= List of storms named Rosing =

The name Rosing was used in the Philippines by the Philippine Weather Bureau and its successor, PAGASA for nine tropical cyclones in the Western Pacific.
- Typhoon Kit (1963) (T6318, 35W, Rosing) – became a Category 4-equivalent super typhoon but did not affect any land areas.
- Typhoon Marge (1967) (T6718, 22W, Rosing) – a strong typhoon that skirted the northeastern coast of Luzon.
- Typhoon Lucy (1971) (T7116, 17W, Rosing) – another powerful typhoon which brushed the Philippines before making landfall in South China.
- Typhoon June (1975) (T7520, 23W, Rosing) – one of the most intense tropical cyclones on record, reaching 875 millibars.
- Typhoon Owen (1979) (T7915, 19W, Rosing) – a strong typhoon that struck southwestern Japan and caused 12 deaths.
- Tropical Storm Kim (1983) (T8315, 16W, Rosing) – struck Indochina before crossing into the North Indian Ocean basin, causing at least 300 reported deaths in Thailand and Bangladesh.

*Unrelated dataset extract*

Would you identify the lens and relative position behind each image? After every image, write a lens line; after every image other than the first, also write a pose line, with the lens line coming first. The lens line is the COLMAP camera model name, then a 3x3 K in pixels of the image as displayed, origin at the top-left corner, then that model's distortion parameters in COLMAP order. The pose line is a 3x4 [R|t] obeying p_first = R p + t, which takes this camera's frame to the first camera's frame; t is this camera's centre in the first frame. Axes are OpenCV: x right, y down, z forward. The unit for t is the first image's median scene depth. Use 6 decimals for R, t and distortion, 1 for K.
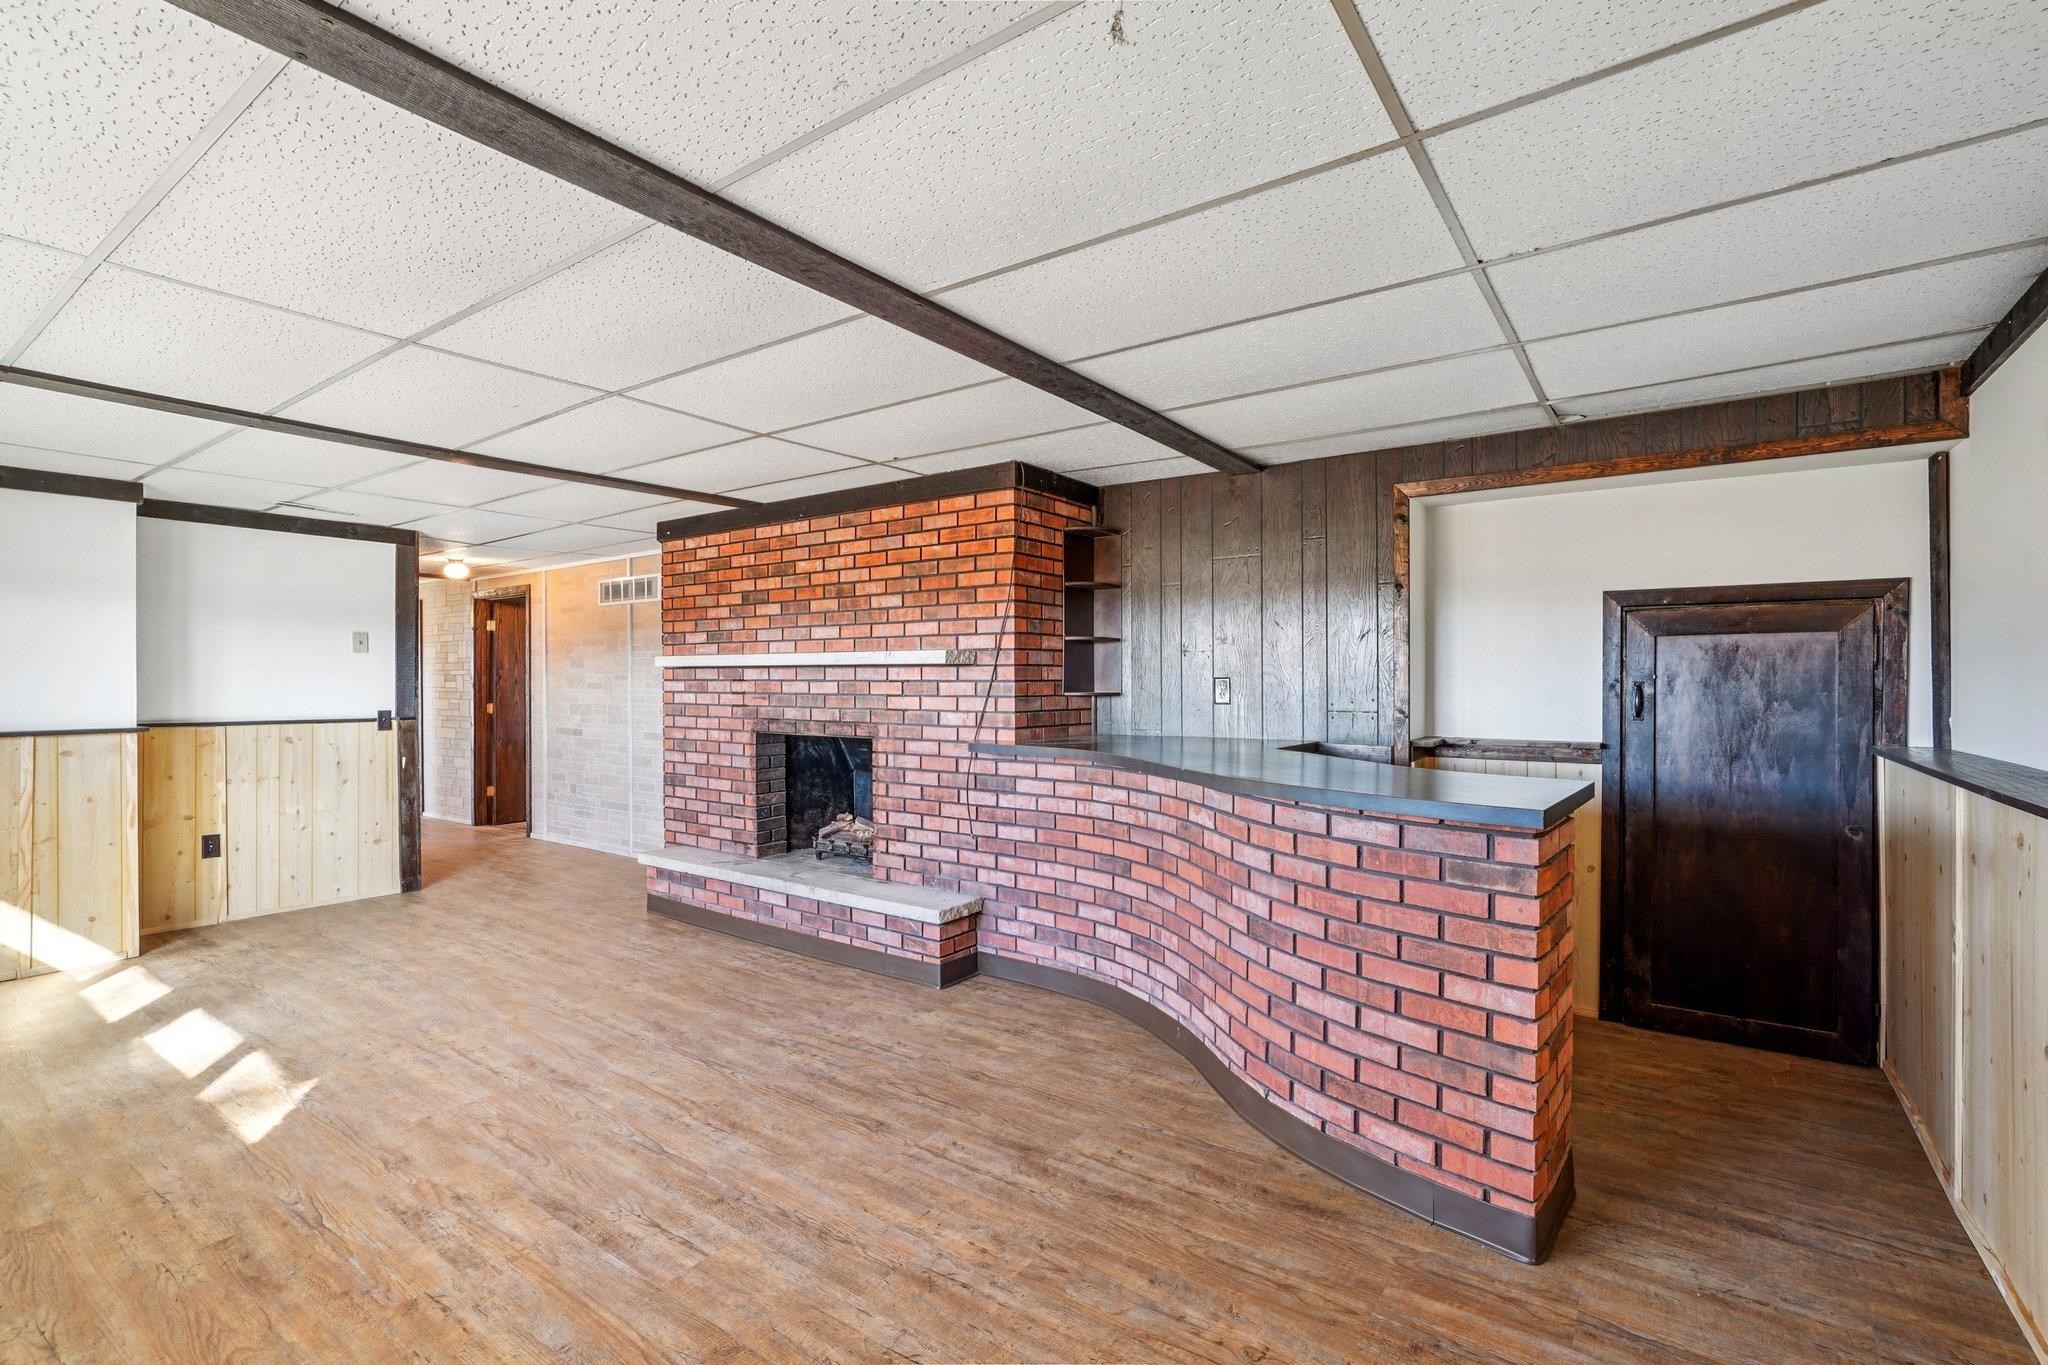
lens RADIAL K [[948.0, 0, 1016.2], [0, 948.0, 676.9], [0, 0, 1]] dist [-0.055253, 0.030532]
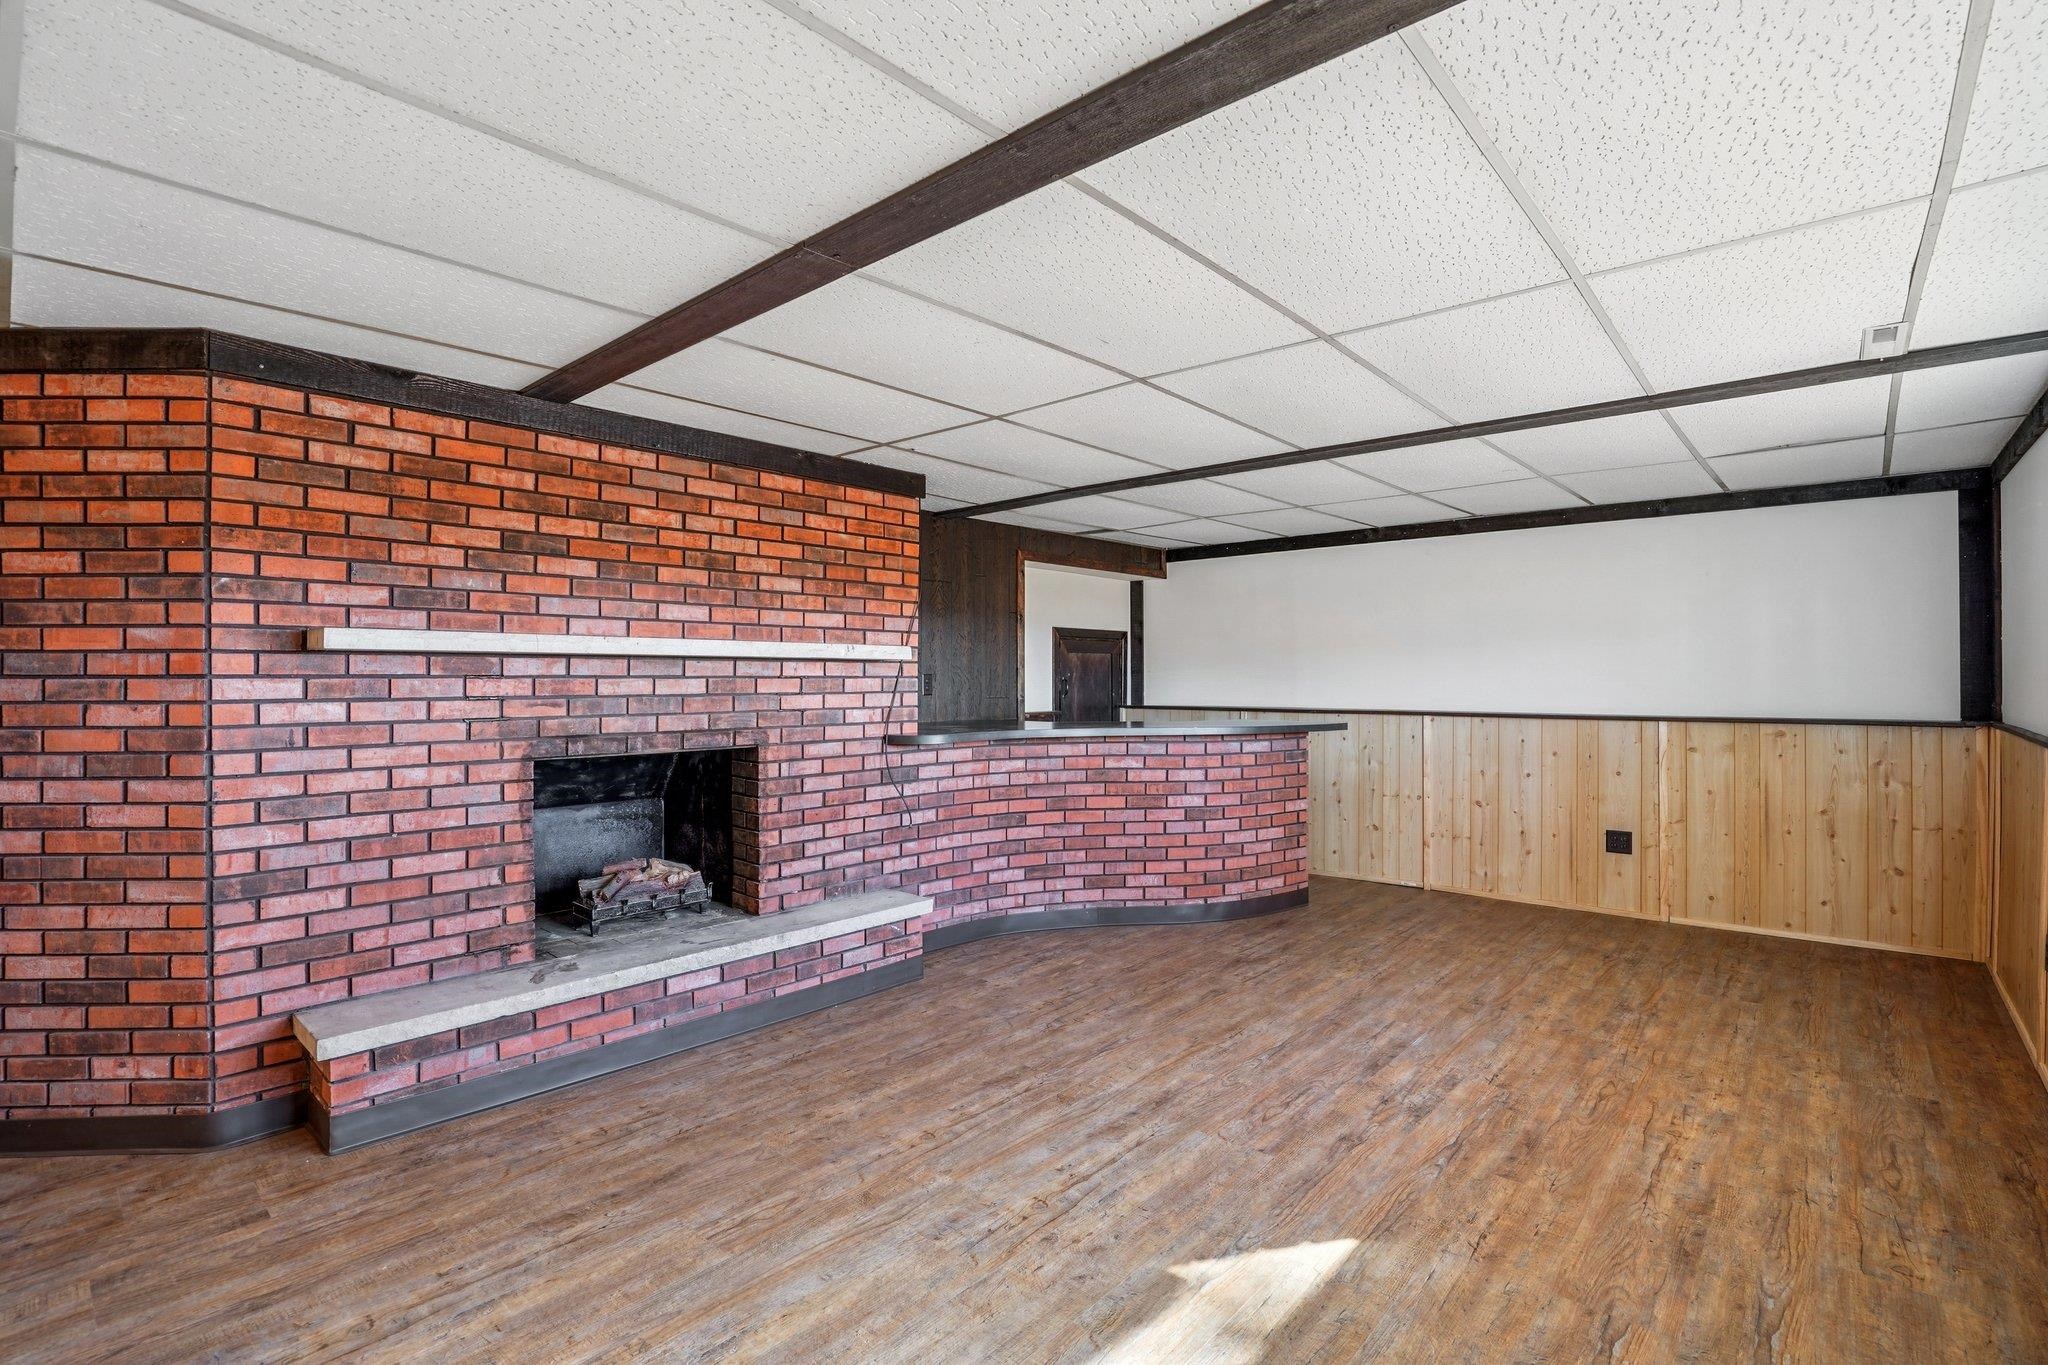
lens RADIAL K [[948.0, 0, 1016.2], [0, 948.0, 676.9], [0, 0, 1]] dist [-0.055253, 0.030532]
pose [[0.110952, 0.000427, 0.993826, -0.981282], [-0.001004, 0.999999, -0.000318, 0.004096], [-0.993825, -0.000962, 0.110952, 0.707878]]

- Tropical Storm Maury (1987) (T8721, 21W, Rosing) – struck the Philippines and Vietnam.
- Typhoon Mireille (1991) (T9119, 21W, Rosing) – struck Japan and became the country's costliest typhoon ever.

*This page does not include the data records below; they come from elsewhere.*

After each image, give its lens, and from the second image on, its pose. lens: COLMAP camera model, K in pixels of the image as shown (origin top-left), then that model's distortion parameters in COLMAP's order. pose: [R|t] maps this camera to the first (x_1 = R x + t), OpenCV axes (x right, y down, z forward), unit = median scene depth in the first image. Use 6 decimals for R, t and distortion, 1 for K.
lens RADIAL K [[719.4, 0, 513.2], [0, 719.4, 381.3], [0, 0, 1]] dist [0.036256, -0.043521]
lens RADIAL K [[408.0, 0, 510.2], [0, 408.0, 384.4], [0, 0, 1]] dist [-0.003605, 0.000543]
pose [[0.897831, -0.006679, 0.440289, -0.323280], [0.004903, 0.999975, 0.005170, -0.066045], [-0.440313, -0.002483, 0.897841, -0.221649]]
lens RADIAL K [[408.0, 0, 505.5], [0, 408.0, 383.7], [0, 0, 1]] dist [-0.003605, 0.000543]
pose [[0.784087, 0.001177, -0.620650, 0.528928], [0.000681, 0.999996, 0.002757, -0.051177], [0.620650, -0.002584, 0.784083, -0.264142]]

- Typhoon Angela (1995) (T9520, 29W, Rosing) – a strong Category 5-equivalent typhoon that caused 882 fatalities and severe damage across the Philippines.

The name Rosing was retired because of the destruction it caused in the Philippines in 1995, and was replaced by Rening, which was only used in 1999 after PAGASA implemented a new naming scheme in 2001.